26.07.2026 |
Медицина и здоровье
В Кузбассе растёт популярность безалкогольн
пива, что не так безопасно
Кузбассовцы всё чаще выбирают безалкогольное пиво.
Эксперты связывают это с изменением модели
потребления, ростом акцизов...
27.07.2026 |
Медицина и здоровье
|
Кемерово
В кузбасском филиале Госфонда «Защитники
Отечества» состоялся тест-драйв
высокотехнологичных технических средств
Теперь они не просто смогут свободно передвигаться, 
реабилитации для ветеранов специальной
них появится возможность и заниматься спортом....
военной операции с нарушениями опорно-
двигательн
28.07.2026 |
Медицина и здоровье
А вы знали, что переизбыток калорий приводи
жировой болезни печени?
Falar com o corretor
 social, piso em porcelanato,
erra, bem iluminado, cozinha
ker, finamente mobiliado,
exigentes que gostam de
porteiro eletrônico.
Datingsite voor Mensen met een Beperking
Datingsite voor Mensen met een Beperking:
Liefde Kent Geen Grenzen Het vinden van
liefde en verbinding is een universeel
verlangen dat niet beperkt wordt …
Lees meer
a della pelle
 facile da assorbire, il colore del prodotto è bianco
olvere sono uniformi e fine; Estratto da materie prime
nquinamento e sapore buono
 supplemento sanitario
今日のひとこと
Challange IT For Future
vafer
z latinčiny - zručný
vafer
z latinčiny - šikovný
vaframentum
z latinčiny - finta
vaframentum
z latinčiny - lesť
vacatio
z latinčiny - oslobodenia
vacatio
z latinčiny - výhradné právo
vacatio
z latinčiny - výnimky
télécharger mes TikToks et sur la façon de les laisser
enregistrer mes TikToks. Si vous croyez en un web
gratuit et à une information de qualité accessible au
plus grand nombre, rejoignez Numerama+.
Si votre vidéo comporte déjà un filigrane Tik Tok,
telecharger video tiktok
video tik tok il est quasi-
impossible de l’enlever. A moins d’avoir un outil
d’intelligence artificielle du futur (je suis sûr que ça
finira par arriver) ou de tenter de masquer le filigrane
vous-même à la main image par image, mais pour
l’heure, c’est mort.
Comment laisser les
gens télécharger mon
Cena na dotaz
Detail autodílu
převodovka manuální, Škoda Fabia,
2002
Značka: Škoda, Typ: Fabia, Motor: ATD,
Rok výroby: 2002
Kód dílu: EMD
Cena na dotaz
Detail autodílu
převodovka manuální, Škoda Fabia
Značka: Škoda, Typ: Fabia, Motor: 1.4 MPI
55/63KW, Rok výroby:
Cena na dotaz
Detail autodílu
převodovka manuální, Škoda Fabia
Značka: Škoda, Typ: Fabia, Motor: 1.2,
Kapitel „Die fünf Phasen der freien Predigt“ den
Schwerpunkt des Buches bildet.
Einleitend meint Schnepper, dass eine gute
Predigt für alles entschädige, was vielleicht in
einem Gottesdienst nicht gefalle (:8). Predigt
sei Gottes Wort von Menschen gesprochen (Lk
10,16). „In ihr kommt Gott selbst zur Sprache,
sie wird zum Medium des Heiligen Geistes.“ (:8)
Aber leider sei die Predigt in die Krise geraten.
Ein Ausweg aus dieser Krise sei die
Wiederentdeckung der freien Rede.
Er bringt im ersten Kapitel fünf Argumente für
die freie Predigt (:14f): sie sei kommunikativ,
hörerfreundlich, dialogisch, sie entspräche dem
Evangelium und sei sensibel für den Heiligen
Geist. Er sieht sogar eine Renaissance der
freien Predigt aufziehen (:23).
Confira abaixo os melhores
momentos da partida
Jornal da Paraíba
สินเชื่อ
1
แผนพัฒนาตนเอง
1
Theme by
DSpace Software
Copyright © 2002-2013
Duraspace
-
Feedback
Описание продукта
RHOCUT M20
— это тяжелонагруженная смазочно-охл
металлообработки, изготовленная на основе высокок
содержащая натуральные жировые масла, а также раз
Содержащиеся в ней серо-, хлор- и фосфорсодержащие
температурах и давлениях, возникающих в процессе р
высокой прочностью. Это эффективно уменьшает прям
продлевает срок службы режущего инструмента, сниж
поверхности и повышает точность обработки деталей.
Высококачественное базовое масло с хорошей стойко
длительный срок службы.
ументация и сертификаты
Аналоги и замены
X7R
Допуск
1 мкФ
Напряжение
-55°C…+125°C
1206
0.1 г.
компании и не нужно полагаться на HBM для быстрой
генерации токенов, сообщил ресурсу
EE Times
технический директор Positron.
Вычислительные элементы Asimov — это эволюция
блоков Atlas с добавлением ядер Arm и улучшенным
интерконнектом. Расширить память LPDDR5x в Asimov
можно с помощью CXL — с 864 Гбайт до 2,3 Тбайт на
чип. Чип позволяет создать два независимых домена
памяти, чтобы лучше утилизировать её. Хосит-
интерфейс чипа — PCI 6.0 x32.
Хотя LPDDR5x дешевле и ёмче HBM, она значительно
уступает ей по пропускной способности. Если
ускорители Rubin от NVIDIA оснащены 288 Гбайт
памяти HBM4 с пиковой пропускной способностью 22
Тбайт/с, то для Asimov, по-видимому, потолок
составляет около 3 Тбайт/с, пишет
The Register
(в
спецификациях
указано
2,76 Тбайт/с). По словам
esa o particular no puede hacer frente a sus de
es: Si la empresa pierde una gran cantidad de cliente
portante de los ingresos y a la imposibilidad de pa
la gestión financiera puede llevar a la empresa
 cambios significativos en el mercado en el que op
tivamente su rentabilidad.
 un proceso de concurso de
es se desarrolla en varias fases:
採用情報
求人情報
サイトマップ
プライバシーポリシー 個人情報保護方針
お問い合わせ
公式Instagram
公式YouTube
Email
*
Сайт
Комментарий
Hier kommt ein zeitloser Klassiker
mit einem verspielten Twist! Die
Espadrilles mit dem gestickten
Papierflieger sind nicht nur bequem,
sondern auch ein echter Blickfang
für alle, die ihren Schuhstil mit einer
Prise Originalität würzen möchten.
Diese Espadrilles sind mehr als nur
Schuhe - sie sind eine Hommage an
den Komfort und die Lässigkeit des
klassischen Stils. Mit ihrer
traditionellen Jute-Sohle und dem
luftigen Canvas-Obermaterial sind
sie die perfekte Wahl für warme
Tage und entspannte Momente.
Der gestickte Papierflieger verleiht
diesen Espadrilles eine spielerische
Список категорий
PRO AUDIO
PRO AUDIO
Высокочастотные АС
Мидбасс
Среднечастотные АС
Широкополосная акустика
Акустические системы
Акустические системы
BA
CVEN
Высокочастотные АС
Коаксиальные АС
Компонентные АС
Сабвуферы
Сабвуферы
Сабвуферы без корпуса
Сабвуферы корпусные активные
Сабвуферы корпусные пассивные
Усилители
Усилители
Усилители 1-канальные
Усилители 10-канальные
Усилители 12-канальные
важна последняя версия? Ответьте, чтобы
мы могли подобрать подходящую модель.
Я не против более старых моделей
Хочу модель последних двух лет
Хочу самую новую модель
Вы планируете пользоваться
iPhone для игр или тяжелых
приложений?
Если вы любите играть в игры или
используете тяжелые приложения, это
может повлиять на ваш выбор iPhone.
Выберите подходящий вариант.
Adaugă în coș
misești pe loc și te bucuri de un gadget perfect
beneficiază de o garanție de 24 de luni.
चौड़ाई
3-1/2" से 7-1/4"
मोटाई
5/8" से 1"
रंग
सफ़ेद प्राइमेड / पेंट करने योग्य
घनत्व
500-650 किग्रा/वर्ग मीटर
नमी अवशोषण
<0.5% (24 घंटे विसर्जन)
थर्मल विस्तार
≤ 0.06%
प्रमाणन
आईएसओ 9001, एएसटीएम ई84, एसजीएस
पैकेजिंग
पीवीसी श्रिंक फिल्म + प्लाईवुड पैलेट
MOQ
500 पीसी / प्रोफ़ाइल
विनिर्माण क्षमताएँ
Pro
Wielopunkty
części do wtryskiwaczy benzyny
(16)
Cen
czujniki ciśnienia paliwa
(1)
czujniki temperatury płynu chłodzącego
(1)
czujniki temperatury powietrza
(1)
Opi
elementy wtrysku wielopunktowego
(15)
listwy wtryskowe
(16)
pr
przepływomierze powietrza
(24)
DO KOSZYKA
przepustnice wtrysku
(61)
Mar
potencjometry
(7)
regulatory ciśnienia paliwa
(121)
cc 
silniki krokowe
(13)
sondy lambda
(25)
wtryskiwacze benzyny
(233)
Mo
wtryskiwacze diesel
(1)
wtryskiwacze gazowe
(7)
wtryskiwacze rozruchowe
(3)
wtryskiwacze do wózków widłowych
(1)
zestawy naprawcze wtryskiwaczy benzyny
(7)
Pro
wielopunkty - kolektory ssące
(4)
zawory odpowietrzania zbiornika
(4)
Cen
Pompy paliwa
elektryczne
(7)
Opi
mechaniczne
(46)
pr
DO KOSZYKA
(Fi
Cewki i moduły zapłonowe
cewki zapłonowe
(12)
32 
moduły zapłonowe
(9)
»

====================

§ About this exercise
Show each line of the material above that contains the string "срок", matching case exactly.

§ Answer below
продлевает срок службы режущего инструмента, сниж
длительный срок службы.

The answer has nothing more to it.